- Work to complete: Would you transcribe each entry exactly as it stands, omitting the pictures?

- Listed records:
_ _ _ _
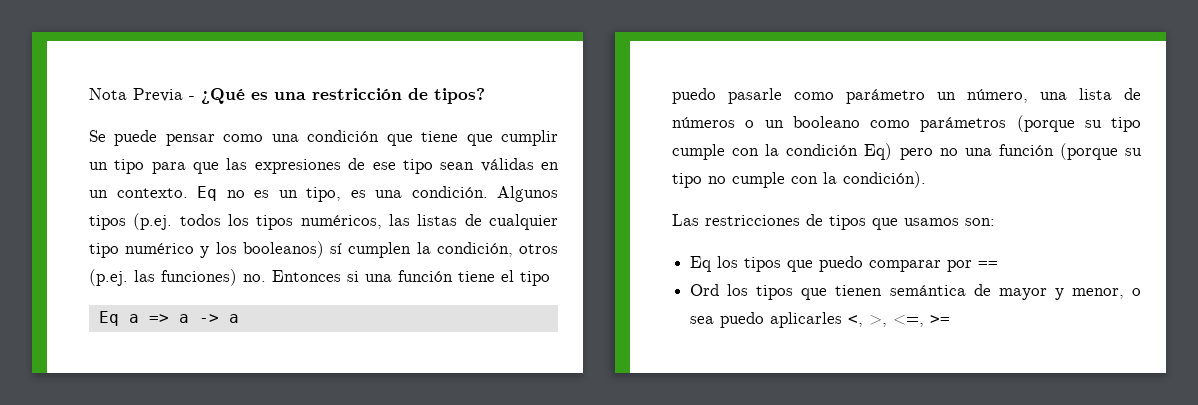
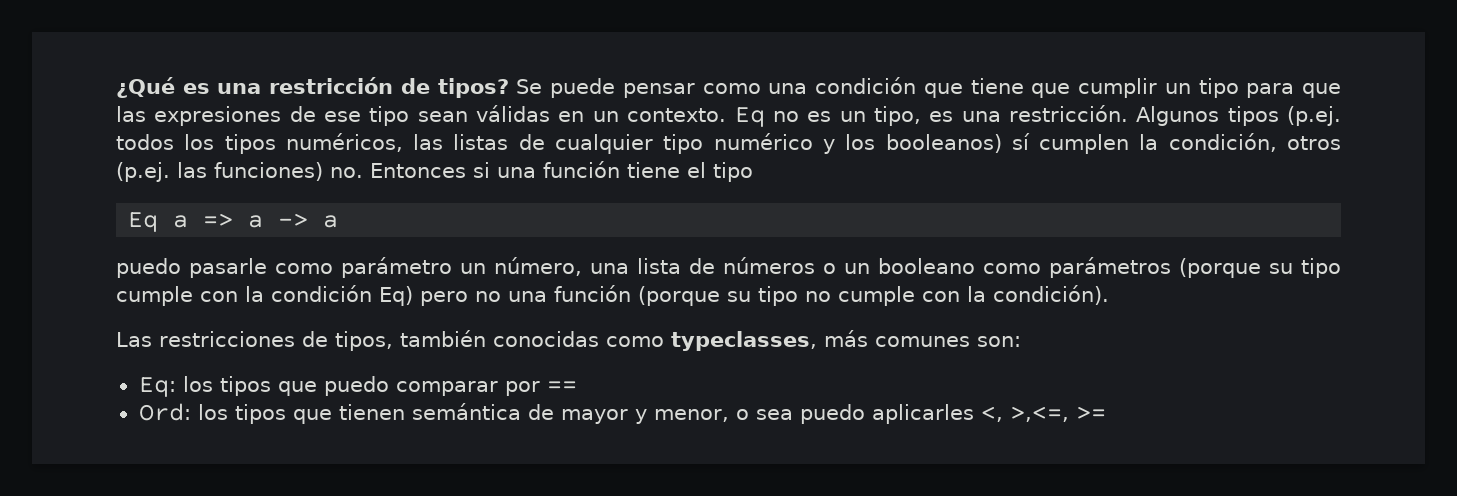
[89,88,195,102] Nota Previa - -> (116, 87) none
(485, 96) // -> (509, 88) none
[411,186,488,198] condición. -> [1008,105,1128,122] restricción.
[829,215,959,230] tipos que usamos -> [335,330,970,351] tipos, también conocidas como typeclasses, más comunes
[690,256,712,272] Eq -> [138,377,176,397] Eq:
[690,284,720,296] Ord -> [138,403,191,421] Ord:
[869,315,925,327] >, <=, -> [1009,406,1069,422] >,<=,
_ _ _ _
- Reply:
[89,88,195,102] Nota Previa - -> (116, 87) none
(485, 96) // -> (509, 88) none
[411,186,488,198] condición. -> [1008,105,1128,122] restricción.
[829,215,959,230] tipos que usamos -> [335,330,970,351] tipos, también conocidas como typeclasses, más comunes
[690,256,712,272] Eq -> [138,377,176,397] Eq:
[690,284,720,296] Ord -> [138,403,191,421] Ord:
[869,315,925,327] >, <=, -> [1009,406,1069,422] >,<=,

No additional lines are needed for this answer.